Thank you all for the replies! I should get the tool tomorrow so I should be able to get to removing the vacuum pump shortly after and fitting in the tool to see. I still need to find the manual to check if I need TDC. Thank you all!
The engine does not need to be set to any specific position to check the HPFP timing. If you are removing the vacuum pump, I would suggest that you replace the 'O' ring on the pump before refitting.
Thank you all for replies and advice! I have one question here. I'm not sure if I understand how I can check the timing of the pump without putting the motor in TDC?
I mean, couldn't I simply keep turning the crank until I get it to such a position that the tool would simply fit? This would make the check not very useful.
Whereas, if I have it in TDC then I know everything is lined up correctly and if the tool does not fit then, I have a timing problem? Can someone explain please?
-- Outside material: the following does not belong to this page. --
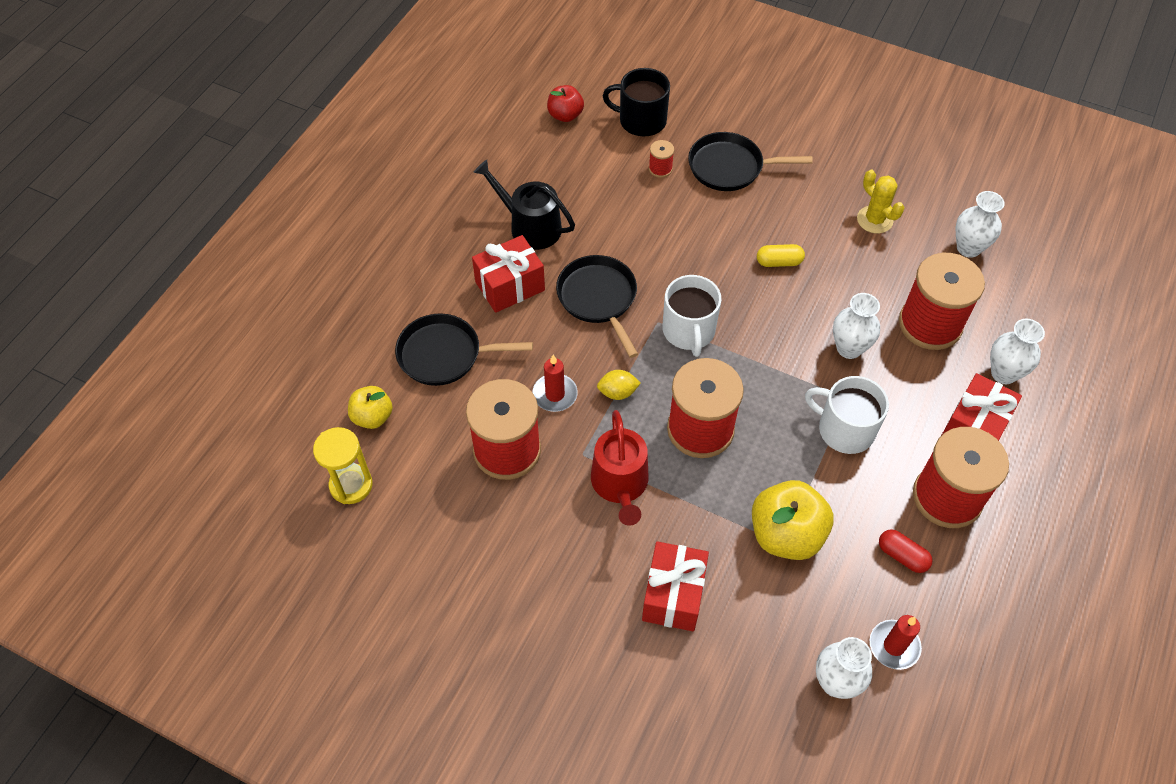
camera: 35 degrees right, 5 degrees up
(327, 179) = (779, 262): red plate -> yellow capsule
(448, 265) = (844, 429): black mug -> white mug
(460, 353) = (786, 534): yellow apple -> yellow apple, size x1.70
The HPFP timing is independent of the main engine timing. You could turn the engine to though every degree until next Wednesday and it would not mater. There are alignment marks on the HPFP cam and chain that must be aligned.
wombat
If the HPFP tool doesn't fit correctly, the HPFP timing is out.
Quick update on my "adventure" with the high pressure fuel pumps. So I took the vacuum pump out to fit the tool and it is out of time. However, quick info for anyone who would also be in a similar boat. You certainly CAN turn the crankshaft the way that the tool will fit. I did that and I have a picture showing exactly that (see below). However, afterwards I put the car in TDC (top dead center) and the tool did not fit at all so now I know that I have to do the timing, sigh...
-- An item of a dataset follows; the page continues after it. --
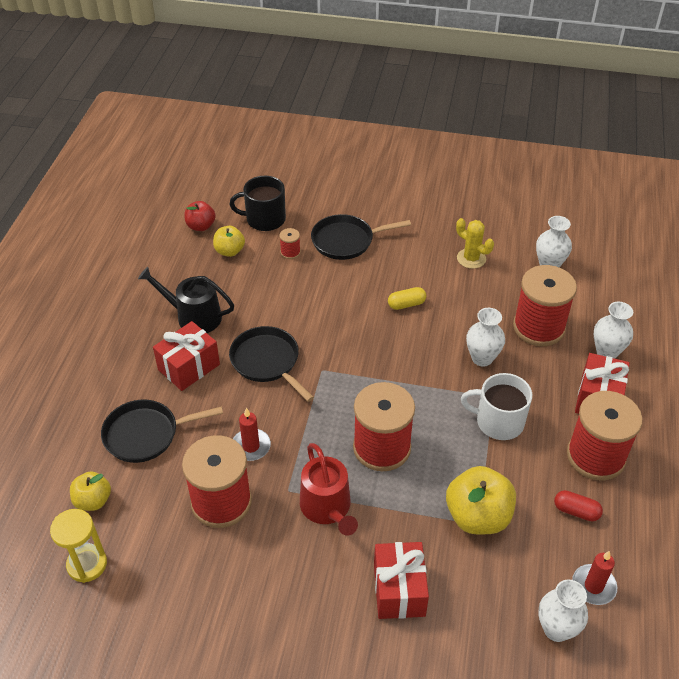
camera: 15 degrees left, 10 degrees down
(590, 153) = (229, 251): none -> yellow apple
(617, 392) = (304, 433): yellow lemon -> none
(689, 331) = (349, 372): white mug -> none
Question, is there some way to be able to adjust the timing of just the fuel pumps without doing all the chains? I have a feeling that it won't be possible but wanted to ask just in case...
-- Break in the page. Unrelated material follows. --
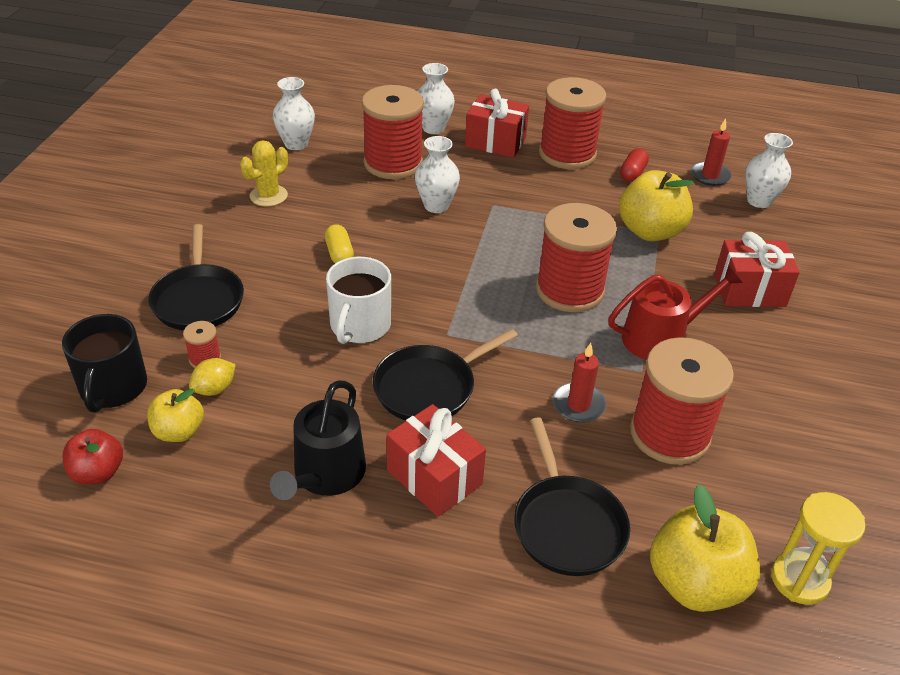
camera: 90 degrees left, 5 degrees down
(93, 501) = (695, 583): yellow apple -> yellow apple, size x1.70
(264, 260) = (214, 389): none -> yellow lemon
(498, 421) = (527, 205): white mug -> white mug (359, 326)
Ouch. Since your valve covers will be off, good time to change the valve cover gaskets as well as the plastic cooling system components and water pump at the same time as the timing chains. Think of it this way, you'll be bulletproofing this car for the next 100K miles.
The engine does not need to be set to any specific position to check the HPFP timing. If you are removing the vacuum pump, I would suggest that you replace the 'O' ring on the pump before refitting.
wombat
Originally Posted by puzon23
Quick update on my "adventure" with the high pressure fuel pumps. So I took the vacuum pump out to fit the tool and it is out of time. However, quick info for anyone who would also be in a similar boat. You certainly CAN turn the crankshaft the way that the tool will fit. I did that and I have a picture showing exactly that (see below). However, afterwards I put the car in TDC (top dead center) and the tool did not fit at all so now I know that I have to do the timing, sigh...
Question, is there some way to be able to adjust the timing of just the fuel pumps without doing all the chains? I have a feeling that it won't be possible but wanted to ask just in case...
The engine must not be set at TDC. The flywheel timing tool must be inserted with the crankshaft in the correct position which does not give you TDC on number 1 cylinder - its close but not quite there. One also has to remember that the crank turns through 720 degrees for each power cycle so one must fit the tool with the crank at the correct phase of the cycle. In other words approaching TDC with inlet and exhaust valves closed. (the crankshaft/crank pulley woodruff key must be at the 6 o'clock position) Only then can you check the fuel pump timing.
I cant answer about adjusting the fuel pump timing. It all depends on whether the fuel pump chain tensioner can be moved enough to give the chain enough slack to jump the teeth. But make sure you have the flywheel timing tool inserted correctly first before you do any more dismantling.